Christopher Le Dantec: Designing Publics
Abstract: This talk addresses how community-based design can be developed to sustain interventions for community engagement and empowerment. Christopher Le Dantec argues that by building atop PD, designers working in community settings are not simply creating end products, but are designing publics: socio-technical articulations that address the different tensions, boundaries, and values present in community contexts.
These publics are supported by three pillars used to shape the design space and provide end-points against which to assess or reflect on the designed outcomes: issues are the first pillar and act as a concrete bounding to both the public and the design space—it is through the articulation of issues that individuals form into publics; attachments describe the relationships that develop between the public and the definitional issues— attachments carry bi-direction relations as “dependencies on” or “commitments to” different resources, constituencies, or desired outcomes; finally infrastructuring describes the design work of integrating socio-technical responses to issues by way of expressing, forming, and altering the attachments contained within the public.

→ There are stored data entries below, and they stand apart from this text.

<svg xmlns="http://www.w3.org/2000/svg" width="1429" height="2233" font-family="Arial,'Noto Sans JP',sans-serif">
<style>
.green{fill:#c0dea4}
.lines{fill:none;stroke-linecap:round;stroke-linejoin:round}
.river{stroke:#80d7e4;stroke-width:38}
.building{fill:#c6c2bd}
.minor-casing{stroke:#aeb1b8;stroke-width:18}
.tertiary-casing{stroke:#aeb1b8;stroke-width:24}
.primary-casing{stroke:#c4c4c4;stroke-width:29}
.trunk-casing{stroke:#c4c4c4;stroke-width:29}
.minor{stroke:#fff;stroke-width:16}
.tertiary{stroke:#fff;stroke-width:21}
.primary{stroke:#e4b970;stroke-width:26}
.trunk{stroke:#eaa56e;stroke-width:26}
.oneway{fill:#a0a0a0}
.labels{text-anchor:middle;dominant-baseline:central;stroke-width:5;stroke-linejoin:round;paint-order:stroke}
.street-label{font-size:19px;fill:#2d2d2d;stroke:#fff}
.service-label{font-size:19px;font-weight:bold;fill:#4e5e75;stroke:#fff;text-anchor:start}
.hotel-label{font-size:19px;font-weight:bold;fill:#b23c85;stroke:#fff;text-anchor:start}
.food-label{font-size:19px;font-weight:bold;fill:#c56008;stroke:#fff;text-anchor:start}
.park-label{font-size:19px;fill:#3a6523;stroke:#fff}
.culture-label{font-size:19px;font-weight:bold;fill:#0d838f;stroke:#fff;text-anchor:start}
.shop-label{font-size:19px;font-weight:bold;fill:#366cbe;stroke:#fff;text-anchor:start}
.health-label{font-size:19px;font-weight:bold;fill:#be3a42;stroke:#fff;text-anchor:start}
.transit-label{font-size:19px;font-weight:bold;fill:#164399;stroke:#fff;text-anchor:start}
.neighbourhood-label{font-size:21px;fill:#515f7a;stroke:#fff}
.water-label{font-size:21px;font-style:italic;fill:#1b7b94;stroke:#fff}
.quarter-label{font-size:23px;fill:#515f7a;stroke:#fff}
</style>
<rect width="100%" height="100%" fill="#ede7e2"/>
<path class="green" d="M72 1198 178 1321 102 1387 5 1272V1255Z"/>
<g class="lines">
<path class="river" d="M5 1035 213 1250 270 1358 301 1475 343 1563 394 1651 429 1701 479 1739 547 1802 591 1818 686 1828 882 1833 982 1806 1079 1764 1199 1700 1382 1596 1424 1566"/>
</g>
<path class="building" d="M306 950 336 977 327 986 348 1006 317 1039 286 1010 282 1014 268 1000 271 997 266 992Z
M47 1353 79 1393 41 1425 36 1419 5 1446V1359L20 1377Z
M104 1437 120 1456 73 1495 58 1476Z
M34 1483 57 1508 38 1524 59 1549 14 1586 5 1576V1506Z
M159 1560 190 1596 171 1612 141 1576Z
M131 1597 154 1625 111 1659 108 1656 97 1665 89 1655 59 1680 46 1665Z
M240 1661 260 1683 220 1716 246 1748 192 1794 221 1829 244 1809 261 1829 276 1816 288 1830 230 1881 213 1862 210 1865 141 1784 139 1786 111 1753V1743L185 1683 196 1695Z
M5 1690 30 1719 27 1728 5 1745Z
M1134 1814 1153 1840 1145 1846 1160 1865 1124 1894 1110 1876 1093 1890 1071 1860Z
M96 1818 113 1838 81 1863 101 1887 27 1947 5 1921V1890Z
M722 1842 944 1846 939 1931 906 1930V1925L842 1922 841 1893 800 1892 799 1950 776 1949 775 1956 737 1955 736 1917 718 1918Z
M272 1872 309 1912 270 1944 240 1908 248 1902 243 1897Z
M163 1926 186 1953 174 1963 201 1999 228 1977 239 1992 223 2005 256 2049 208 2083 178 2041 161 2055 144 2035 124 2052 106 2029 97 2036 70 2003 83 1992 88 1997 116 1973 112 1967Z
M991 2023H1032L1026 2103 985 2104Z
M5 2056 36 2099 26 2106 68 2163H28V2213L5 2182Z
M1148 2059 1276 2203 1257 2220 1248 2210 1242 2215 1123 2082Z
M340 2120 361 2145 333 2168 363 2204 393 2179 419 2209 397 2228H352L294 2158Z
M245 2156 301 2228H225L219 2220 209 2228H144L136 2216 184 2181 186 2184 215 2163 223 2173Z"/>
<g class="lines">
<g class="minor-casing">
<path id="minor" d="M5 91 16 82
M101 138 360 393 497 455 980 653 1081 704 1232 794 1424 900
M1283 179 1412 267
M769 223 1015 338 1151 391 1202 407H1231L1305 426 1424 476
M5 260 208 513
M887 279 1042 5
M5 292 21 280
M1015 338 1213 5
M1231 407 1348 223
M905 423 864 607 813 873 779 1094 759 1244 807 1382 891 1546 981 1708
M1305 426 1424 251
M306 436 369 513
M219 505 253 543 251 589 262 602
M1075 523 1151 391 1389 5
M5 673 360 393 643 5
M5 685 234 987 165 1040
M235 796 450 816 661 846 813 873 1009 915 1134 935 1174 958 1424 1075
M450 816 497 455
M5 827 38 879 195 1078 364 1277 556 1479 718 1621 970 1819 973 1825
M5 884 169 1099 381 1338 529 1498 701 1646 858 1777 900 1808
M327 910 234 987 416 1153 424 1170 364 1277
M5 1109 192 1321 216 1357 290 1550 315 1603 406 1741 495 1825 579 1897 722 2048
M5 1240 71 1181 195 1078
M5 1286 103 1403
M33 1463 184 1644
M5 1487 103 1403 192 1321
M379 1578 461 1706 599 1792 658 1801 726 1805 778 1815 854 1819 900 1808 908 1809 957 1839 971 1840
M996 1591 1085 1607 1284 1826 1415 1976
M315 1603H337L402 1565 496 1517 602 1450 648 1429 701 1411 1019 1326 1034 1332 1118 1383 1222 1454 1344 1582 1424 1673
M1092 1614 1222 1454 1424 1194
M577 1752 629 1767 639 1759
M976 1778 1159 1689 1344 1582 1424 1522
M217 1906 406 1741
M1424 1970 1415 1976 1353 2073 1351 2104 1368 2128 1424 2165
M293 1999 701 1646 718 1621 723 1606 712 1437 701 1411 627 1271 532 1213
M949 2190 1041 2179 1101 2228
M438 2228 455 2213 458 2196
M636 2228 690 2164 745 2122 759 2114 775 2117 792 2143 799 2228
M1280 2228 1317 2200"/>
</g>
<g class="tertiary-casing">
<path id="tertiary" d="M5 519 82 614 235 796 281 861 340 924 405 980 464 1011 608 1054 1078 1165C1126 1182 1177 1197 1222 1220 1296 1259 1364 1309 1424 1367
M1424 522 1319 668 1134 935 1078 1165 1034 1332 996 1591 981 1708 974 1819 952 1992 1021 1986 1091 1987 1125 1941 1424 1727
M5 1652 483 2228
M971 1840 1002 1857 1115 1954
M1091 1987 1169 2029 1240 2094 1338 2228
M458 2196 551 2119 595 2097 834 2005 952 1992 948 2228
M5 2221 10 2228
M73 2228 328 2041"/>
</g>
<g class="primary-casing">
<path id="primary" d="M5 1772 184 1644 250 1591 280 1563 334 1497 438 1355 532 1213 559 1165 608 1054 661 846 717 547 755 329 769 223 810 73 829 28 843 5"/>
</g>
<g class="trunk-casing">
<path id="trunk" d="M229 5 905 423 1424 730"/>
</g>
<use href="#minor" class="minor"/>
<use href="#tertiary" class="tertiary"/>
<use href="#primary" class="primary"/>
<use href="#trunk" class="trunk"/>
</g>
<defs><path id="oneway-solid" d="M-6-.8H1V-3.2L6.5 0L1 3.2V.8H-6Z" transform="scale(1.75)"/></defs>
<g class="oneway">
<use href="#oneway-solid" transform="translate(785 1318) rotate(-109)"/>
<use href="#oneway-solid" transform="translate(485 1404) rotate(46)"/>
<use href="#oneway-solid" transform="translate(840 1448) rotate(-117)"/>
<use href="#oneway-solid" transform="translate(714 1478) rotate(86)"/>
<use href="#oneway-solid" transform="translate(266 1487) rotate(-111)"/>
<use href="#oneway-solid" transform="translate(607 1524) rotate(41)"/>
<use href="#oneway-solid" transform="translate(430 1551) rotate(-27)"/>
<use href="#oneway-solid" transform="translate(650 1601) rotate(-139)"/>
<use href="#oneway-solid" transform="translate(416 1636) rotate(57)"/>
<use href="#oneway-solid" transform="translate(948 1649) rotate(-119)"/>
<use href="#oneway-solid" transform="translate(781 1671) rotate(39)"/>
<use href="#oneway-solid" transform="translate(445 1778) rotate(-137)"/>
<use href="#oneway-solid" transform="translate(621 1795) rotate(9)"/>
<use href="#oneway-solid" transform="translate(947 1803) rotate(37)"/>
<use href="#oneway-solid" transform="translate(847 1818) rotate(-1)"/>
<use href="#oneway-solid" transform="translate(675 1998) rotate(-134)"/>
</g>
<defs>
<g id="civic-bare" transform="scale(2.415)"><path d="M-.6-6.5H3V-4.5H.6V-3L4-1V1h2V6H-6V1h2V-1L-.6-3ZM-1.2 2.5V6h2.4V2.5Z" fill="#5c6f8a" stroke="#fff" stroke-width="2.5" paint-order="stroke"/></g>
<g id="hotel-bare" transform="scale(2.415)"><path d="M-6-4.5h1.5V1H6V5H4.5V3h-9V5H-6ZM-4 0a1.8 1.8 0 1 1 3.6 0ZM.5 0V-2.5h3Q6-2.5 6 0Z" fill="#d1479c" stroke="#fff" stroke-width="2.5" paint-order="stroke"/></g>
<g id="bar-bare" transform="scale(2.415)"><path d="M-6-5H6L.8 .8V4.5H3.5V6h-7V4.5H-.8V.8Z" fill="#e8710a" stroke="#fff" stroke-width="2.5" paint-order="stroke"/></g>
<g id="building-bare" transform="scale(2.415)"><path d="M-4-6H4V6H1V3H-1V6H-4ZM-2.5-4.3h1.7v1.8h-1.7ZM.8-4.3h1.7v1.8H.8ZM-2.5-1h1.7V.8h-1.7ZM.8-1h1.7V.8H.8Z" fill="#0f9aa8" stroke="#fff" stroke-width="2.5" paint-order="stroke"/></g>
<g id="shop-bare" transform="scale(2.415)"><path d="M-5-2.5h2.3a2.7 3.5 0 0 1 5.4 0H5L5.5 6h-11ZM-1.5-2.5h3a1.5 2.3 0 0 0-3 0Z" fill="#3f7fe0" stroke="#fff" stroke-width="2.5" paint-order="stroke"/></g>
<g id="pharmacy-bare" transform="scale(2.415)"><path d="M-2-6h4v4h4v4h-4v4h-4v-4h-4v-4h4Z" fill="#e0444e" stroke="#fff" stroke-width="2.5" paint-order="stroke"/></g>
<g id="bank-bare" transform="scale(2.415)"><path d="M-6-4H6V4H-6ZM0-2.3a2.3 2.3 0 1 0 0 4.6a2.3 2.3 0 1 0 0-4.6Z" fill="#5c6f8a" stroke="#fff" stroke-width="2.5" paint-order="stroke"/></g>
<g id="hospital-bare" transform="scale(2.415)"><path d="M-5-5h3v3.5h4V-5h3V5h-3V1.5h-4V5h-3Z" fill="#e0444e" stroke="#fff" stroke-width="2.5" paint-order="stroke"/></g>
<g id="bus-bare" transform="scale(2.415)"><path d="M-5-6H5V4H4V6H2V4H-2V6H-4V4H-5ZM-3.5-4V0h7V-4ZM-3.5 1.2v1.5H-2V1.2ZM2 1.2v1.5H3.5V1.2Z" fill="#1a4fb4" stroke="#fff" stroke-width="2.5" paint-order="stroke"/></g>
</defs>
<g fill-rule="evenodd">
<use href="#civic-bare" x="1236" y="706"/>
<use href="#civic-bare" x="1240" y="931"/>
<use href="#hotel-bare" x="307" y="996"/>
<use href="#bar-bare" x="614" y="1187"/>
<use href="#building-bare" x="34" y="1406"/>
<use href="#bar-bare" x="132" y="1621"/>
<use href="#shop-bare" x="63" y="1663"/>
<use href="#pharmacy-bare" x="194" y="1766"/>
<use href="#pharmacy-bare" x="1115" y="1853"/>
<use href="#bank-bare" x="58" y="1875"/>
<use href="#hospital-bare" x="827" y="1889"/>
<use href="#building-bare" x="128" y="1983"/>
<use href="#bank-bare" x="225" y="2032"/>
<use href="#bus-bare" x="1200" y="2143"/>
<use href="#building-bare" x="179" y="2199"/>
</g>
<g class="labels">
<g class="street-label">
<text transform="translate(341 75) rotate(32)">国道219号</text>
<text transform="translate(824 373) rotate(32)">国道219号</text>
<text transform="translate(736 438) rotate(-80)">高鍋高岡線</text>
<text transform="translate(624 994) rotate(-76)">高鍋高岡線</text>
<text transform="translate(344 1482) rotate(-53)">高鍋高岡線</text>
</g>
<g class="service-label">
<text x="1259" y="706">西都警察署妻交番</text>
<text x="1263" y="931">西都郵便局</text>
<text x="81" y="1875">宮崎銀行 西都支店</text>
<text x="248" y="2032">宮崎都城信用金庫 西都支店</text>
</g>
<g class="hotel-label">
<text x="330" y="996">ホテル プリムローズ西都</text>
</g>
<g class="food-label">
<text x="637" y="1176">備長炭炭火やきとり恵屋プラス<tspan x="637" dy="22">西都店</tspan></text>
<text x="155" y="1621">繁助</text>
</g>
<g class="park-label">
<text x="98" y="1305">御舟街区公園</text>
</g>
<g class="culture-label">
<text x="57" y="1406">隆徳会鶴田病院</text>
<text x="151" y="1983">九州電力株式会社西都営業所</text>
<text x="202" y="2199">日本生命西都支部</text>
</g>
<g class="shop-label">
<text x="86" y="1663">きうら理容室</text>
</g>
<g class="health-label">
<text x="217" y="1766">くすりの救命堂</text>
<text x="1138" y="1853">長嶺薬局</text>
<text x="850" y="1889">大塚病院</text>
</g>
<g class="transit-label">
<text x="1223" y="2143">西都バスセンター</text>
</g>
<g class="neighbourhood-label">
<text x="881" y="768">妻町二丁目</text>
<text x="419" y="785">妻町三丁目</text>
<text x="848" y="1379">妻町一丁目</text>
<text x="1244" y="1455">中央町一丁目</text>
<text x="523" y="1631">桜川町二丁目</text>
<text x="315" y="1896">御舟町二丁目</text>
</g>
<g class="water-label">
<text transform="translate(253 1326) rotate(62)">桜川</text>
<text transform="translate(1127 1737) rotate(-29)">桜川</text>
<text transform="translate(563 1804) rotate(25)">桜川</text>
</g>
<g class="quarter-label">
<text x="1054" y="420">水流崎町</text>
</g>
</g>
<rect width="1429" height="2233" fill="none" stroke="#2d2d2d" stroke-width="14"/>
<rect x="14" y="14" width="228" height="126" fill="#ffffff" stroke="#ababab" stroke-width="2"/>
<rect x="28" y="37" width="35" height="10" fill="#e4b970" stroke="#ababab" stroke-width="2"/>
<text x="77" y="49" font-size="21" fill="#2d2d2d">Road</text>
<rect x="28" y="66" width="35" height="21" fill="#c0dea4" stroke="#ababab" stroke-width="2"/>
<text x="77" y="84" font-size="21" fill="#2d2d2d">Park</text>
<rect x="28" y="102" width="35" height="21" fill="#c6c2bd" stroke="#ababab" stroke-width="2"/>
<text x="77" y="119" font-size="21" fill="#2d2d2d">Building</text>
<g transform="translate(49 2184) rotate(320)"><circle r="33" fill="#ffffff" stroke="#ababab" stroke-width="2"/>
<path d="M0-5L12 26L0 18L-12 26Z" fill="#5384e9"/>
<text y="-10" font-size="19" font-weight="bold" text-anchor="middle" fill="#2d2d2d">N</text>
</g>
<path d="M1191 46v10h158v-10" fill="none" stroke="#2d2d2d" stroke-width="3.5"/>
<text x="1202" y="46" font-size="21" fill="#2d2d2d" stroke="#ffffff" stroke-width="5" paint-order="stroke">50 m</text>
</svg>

Le Dantec will explore the framing of issues, attachments, and infrastructuring through several different examples derived from past and present community-based projects.
Christopher Le Dantec is an Assistant Professor of Digital Media in the School of Literature, Media, and Communication at Georgia Tech. His research in Human- Computer Interaction (HCI) and Computer-Supported Cooperative Work (CSCW) is focused on integrating theoretical, empirical, and design-based investigations of community technologies.
With an interest in digital disparities, he examines alternate constraints on mobile computing in urban life, information technology and social institutions, and the use of participatory design for articulating social issues and constructing publics. His research touches a number of different domains, including: computer-supported cooperative work, social computing, urban computing, human- computer interaction, and values in design.